Task item
Transcribe exactly the stretch of lines beginning at the one containing "Share repurchases, including" and closing with the last line of the entries below. Omit images.
─── Listed entries
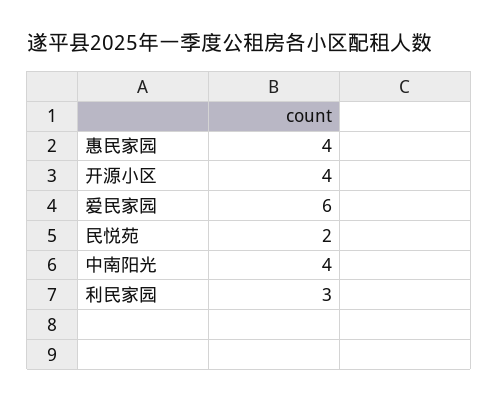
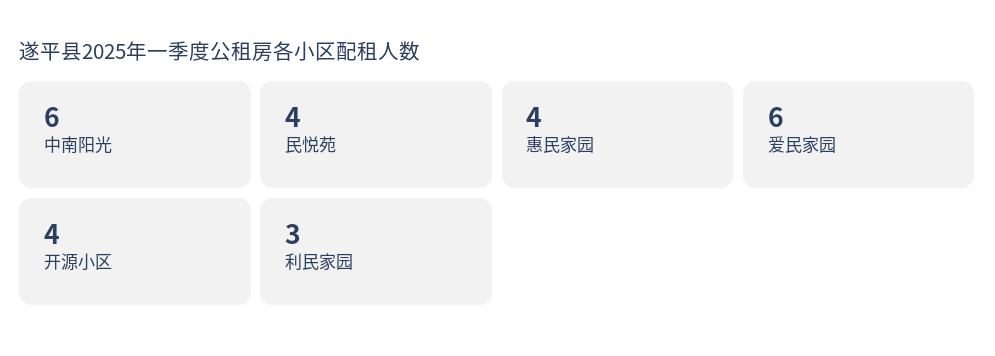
民悦苑: 2 -> 4
中南阳光: 4 -> 6

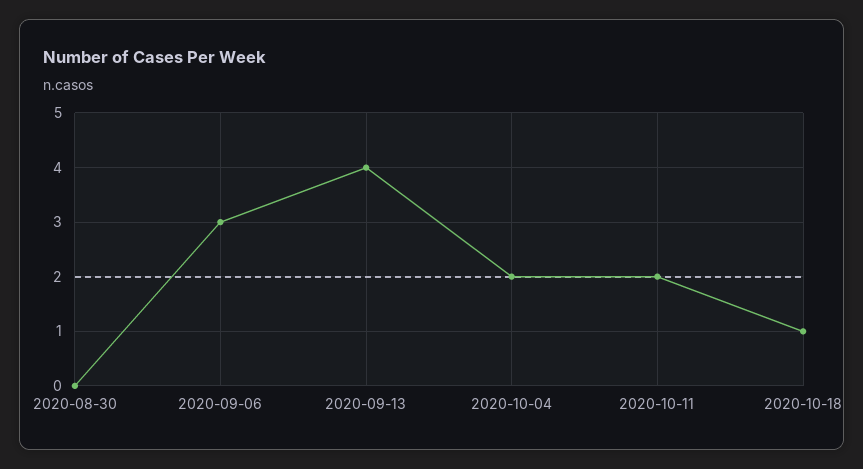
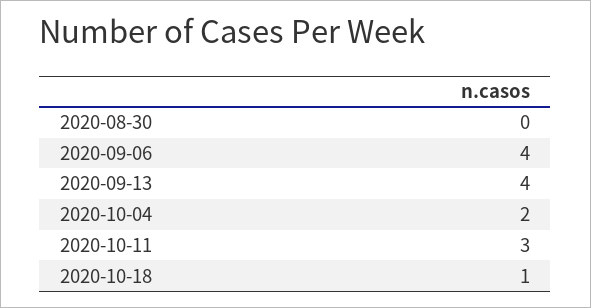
2020-09-06: 3 -> 4
2020-10-11: 2 -> 3

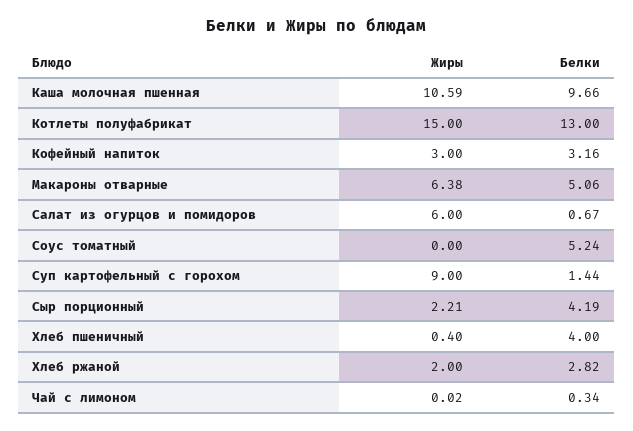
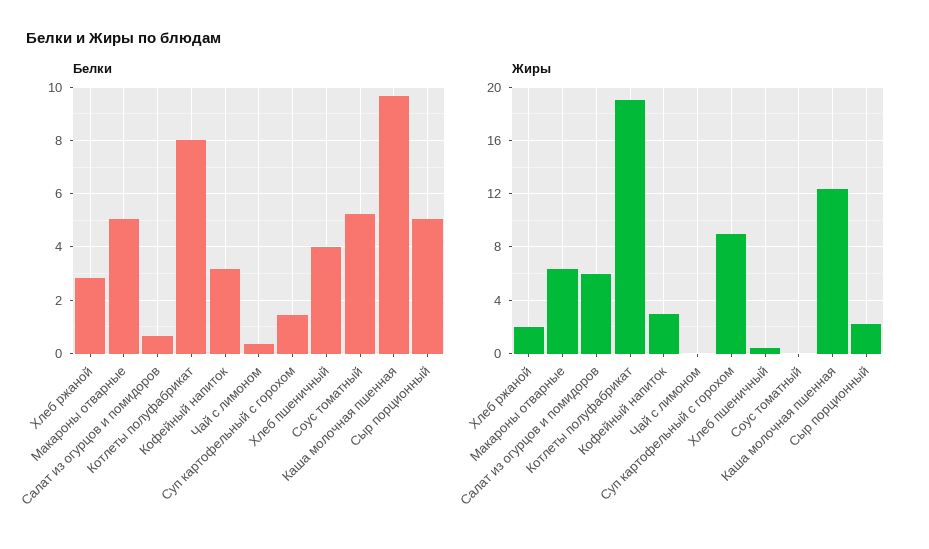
Жиры, Каша молочная пшенная: 10.59 -> 12.5
Жиры, Котлеты полуфабрикат: 15 -> 19
Белки, Котлеты полуфабрикат: 13 -> 8
Белки, Сыр порционный: 4.19 -> 5

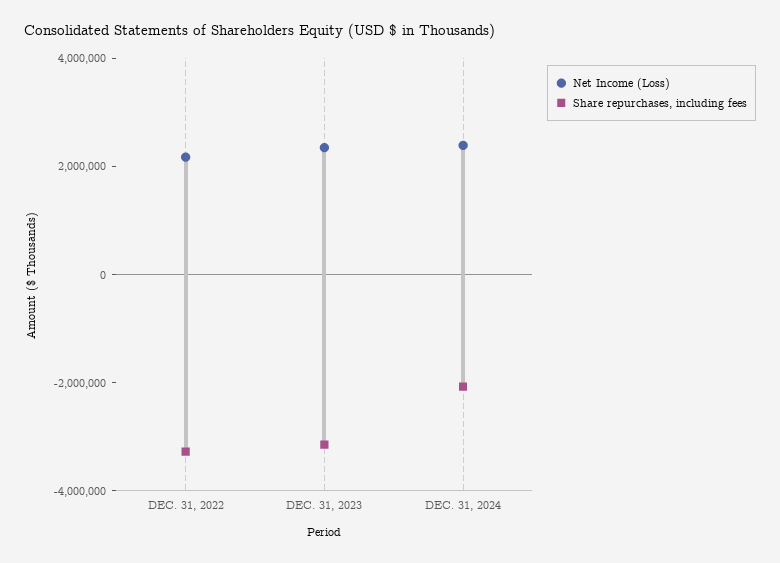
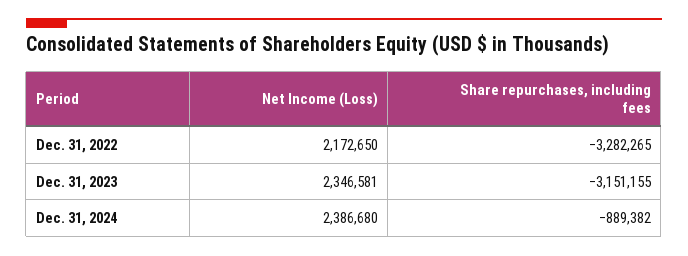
Share repurchases, including fees, DEC. 31, 2024: -2000000 -> -889382

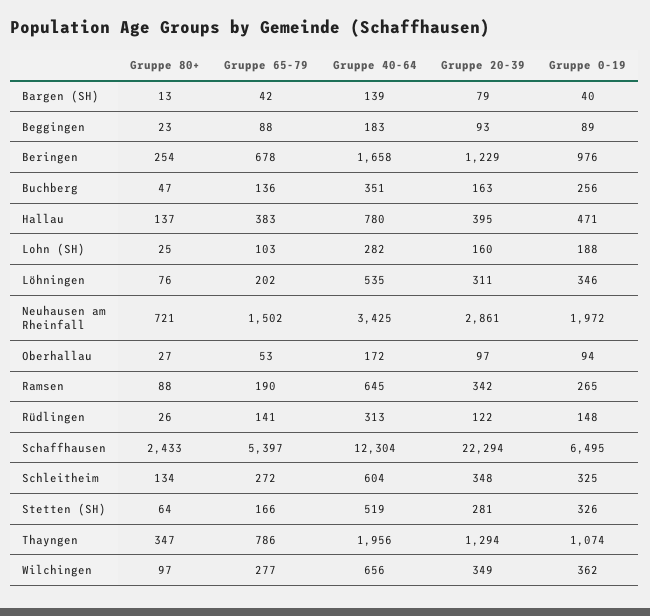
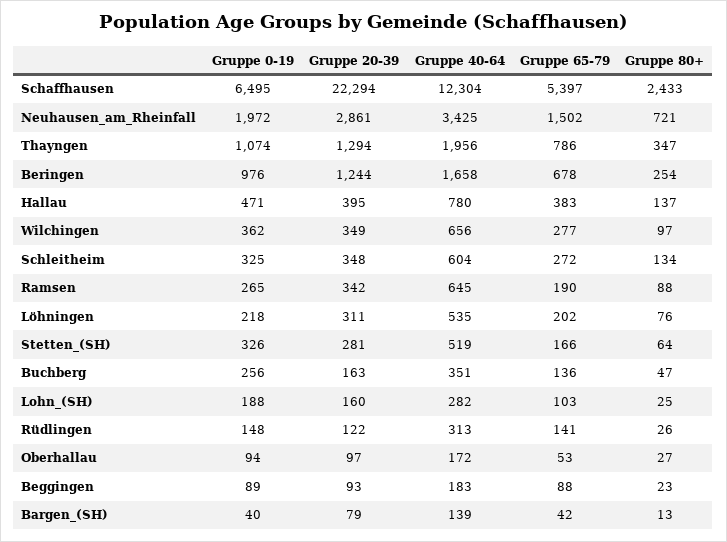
Gruppe 20-39, Beringen: 1229 -> 1244
Gruppe 0-19, Löhningen: 346 -> 218

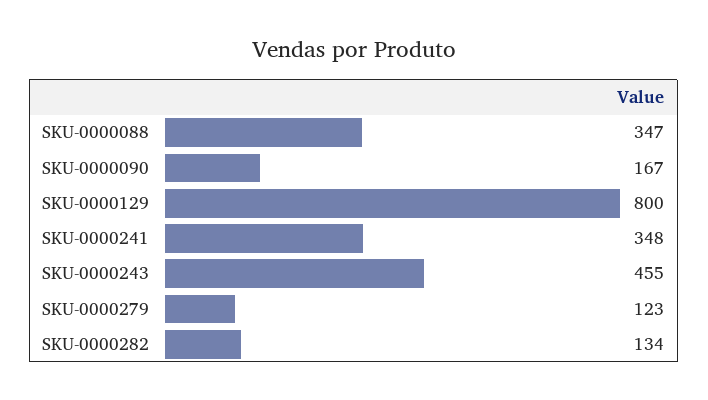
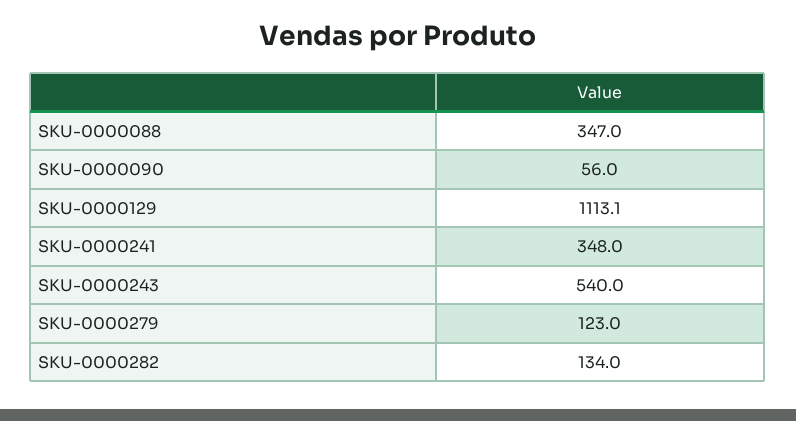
SKU-0000090: 167 -> 56
SKU-0000129: 800 -> 1113.1
SKU-0000243: 455 -> 540

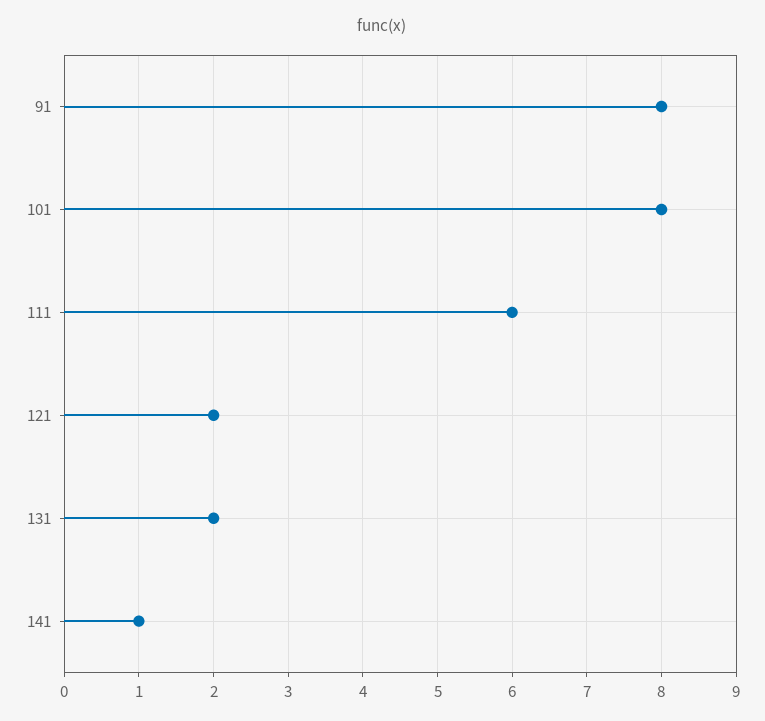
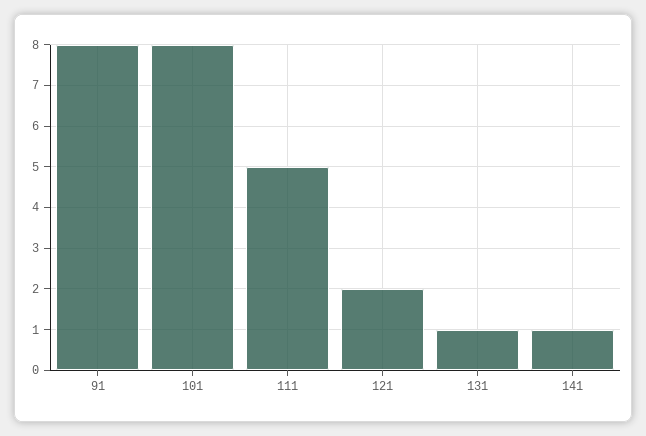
111: 6 -> 5
131: 2 -> 1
──────
The answer
Share repurchases, including fees, DEC. 31, 2024: -2000000 -> -889382

Gruppe 20-39, Beringen: 1229 -> 1244
Gruppe 0-19, Löhningen: 346 -> 218

SKU-0000090: 167 -> 56
SKU-0000129: 800 -> 1113.1
SKU-0000243: 455 -> 540

111: 6 -> 5
131: 2 -> 1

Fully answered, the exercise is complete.